Incident and immediate action (Jan 25, 2024): Query service degradation was detected and resolved within the same evening; service restored by 2213 UTC.

Investigation and secondary impact (Jan 26-30, 2024): Uncovered and fixed an issue where 84 organizations had monitors auto-disabled due to the service degradation.

Resolution and follow-up: Deployed fixes to prevent auto-disabling of monitors from query failures, addressed root cause that triggered query degradation and enhanced monitoring for such incidents; all affected customers were notified and monitors re-enabled.

Timeline

All times are in UTC starting on January 25, 2024.

January 25, 2024

1921 - Uplift in query error rates detected

Our monitoring systems flag an uplift in query error rates, which is acknowledged with no further action required.

2104 - Degradation to query service detected

Our monitoring systems alert on a more significant spike in query error rates, which is acknowledged and escalated for incident investigation. Axiom’s status page is updated to reflect the investigation.

2148 - Query service is restarted

With queries starting to fail consistently for customers, our infrastructure team restart Axiom’s query runners, which quickly shows positive signs of service restoration.

2213 - Known incident is marked resolved

Our monitoring systems show query service has returned to its healthy state, so the known incident is marked as resolved. Work starts to understand root cause of query service degradation to avoid repeated behavior.

January 26, 2024

0815 - Team identify potential impact to monitor service

Our team recognise that query service degradation might have inadvertently disabled some monitors for customers, prompting investigation.

1010 - Cause of disabled monitors is understood and fix begins

Upon investigation, our team discover that a feature designed to auto-disable monitors in cases like schema changes rendering a monitor configuration invalid can trigger also during incidents. Work begins to narrow the conditions under which this disabled state is applied.

1015 - Customer report received

Our team receives a report through Slack Connect from a customer who had seen three monitors placed in an auto-disabled state unexpectedly, with emails from Axiom having notified their team.

1447 - Monitors are re-enabled

Our team run a script to re-enable monitors that had been auto-disabled during the incident.

January 29, 2024 1127 - Metrics indicate higher numbers of auto-disabled monitors since Friday

We begin investigation into whether this is related to the incident from last week.

1425 - Remediation for disabling of monitors is deployed

After identifying stochastic process which continues to trigger auto-disabling of monitors, our team adjusts system configurations to reduce the likelihood of this occurring whilst a fix is being implemented.

1852 - Fix for permissive disabling of monitors is merged

Our team tests and merges changes that narrow the conditions under which a monitor is auto-disabled to ensure query service degradation does not impact monitor service.

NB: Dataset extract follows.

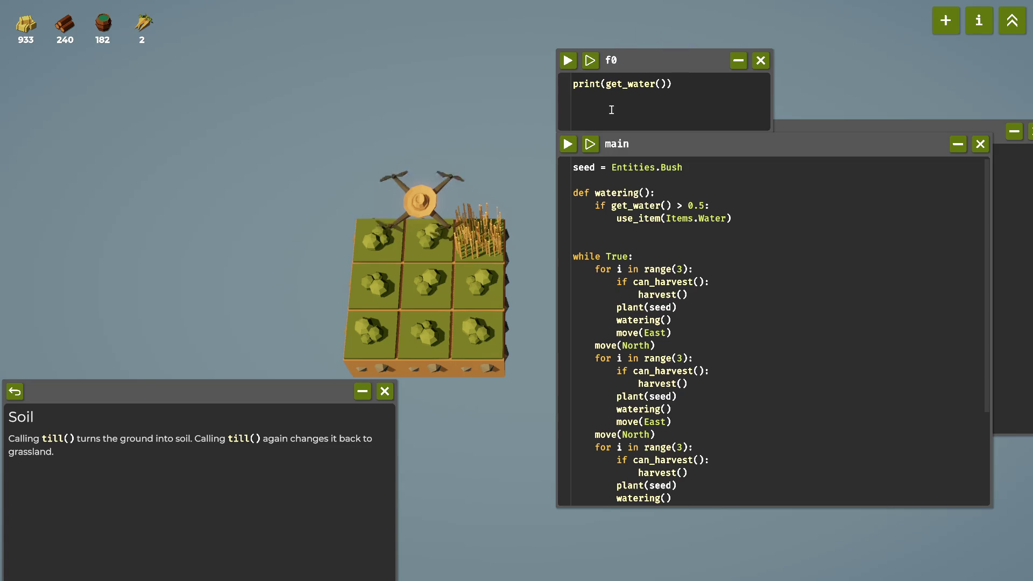
pyautogui.moveTo(102, 31)
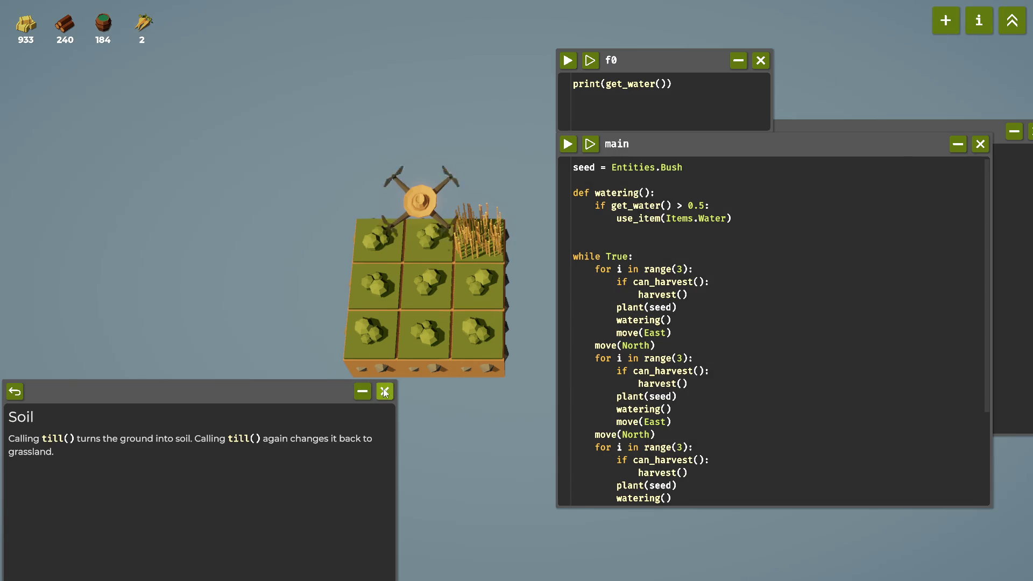
# Close the Soil help entry, open the help reference, and scroll to Items.
pyautogui.click(985, 25)
pyautogui.click(985, 24)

2243 - Fix for permissive disabling of monitors is deployed

Fix is rolled out to our production environment.

January 30, 2024

0804 - Fix verified and remaining impacted monitors re-enabled

Our team confirm that no further monitors have been auto-disabled since fix was rolled out, and re-run script to enable monitors that were disabled since last run.

Impact

Based on our investigation, a handful of organizations experienced query failures when working with Axiom during the period of query service degradation on January 25th. Regular query behavior was restored within 35 minutes.

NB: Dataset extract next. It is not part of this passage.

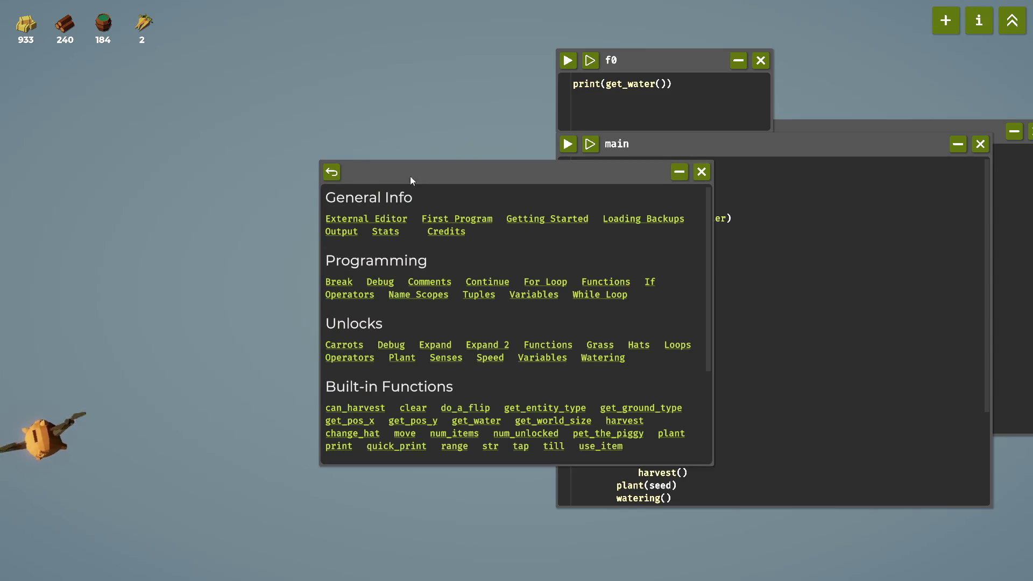
pyautogui.moveTo(410, 176); pyautogui.dragTo(170, 218)
pyautogui.scroll(-1, 289, 376)
pyautogui.scroll(-1, 289, 376)
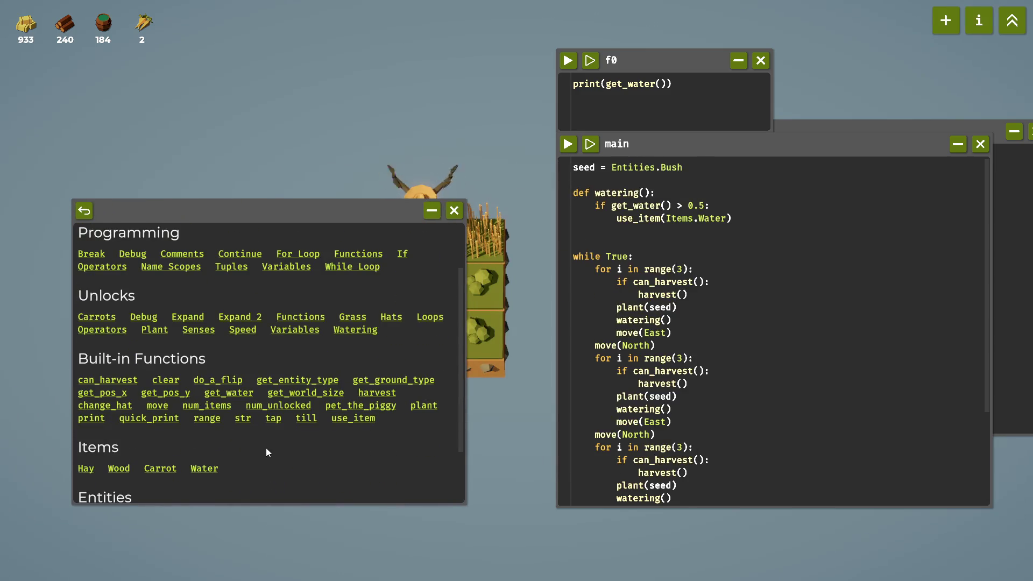
# Read the Water and Watering help pages, then step f0's print(get_water()) once.
pyautogui.click(210, 469)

As a fallout from the query service degradation, 84 organizations had one or more monitors auto-disabled unexpectedly. Our systems were designed to disable monitors automatically when associated queries fail due to dataset schema changes. This helps prevent alert fatigue for large organizations, with the option to re-enable available as needed. Unfortunately, in failing to check the cause of query failures, disabling happened when it shouldn’t have. This codepath has since been amended to rectify.

During the full incident lifecycle, customers were alerted of monitors being auto-disabled automatically via email as usual, and could re-enable monitors manually. Our team also ran scripts to re-enable monitors that had been disabled inadvertently during the incident.

Next steps

We take the reliability of our systems very seriously, knowing that our customers depend on our products to have confidence in the health of their own. The investigation and remediation of issues described were our top priority and all impacted organizations have been notified.

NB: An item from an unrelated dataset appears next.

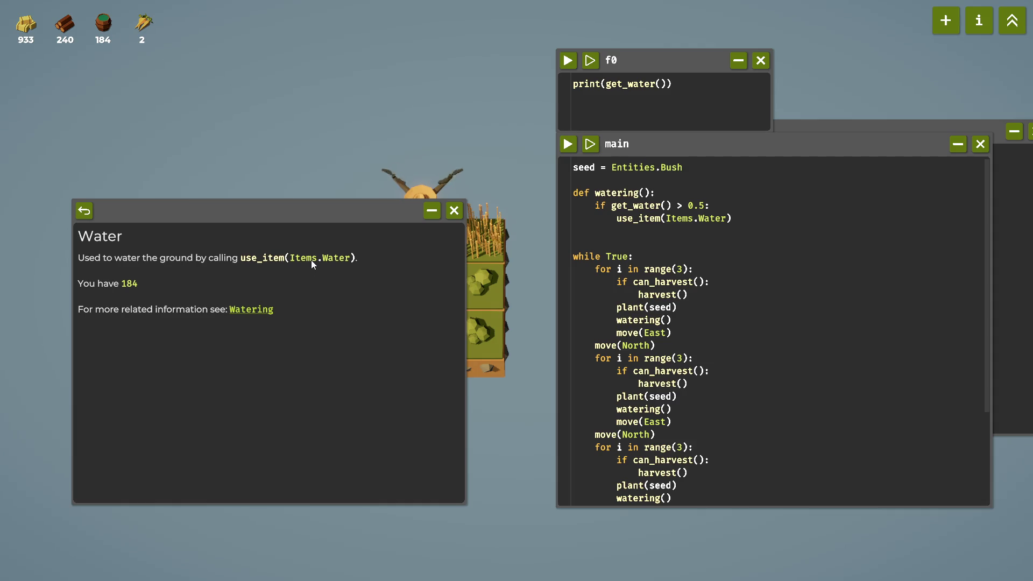
pyautogui.click(264, 312)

To help prevent similar incidents happening in the future, we have prioritized a series of follow-up actions. Alerts have been configured to track abnormalities in the auto-disabling of monitors, which could have surfaced the fallout from query service degradation sooner. We will revise our incident response plan to account for second-order effects and to communicate with customers through the lifecycle more effectively. We also continue to investigate the root cause of the temporary query service error rates to build resiliency.

Thank you for your patience and understanding during this incident. Please feel free to contact our team if you have any questions or concerns at https://axiom.co/contact.

Axiom Team

Posted Feb 13, 2024 - 19:41 UTC

Resolved
This incident has been resolved.
Posted Jan 30, 2024 - 07:39 UTC
Monitoring
We've deployed the fix and are monitoring results.
Posted Jan 29, 2024 - 22:45 UTC
Identified
We're currently addressing an incident impacting alerting, where some monitors are being auto-disabled unintentionally. Affected organizations will receive an email in case their monitor gets disabled, and you can re-enable it manually. Our team is prioritizing a fix and implementing measures to prevent recurrence. We apologize for the inconvenience and appreciate your patience.
Posted Jan 29, 2024 - 07:08 UTC
This incident affected: Alerting.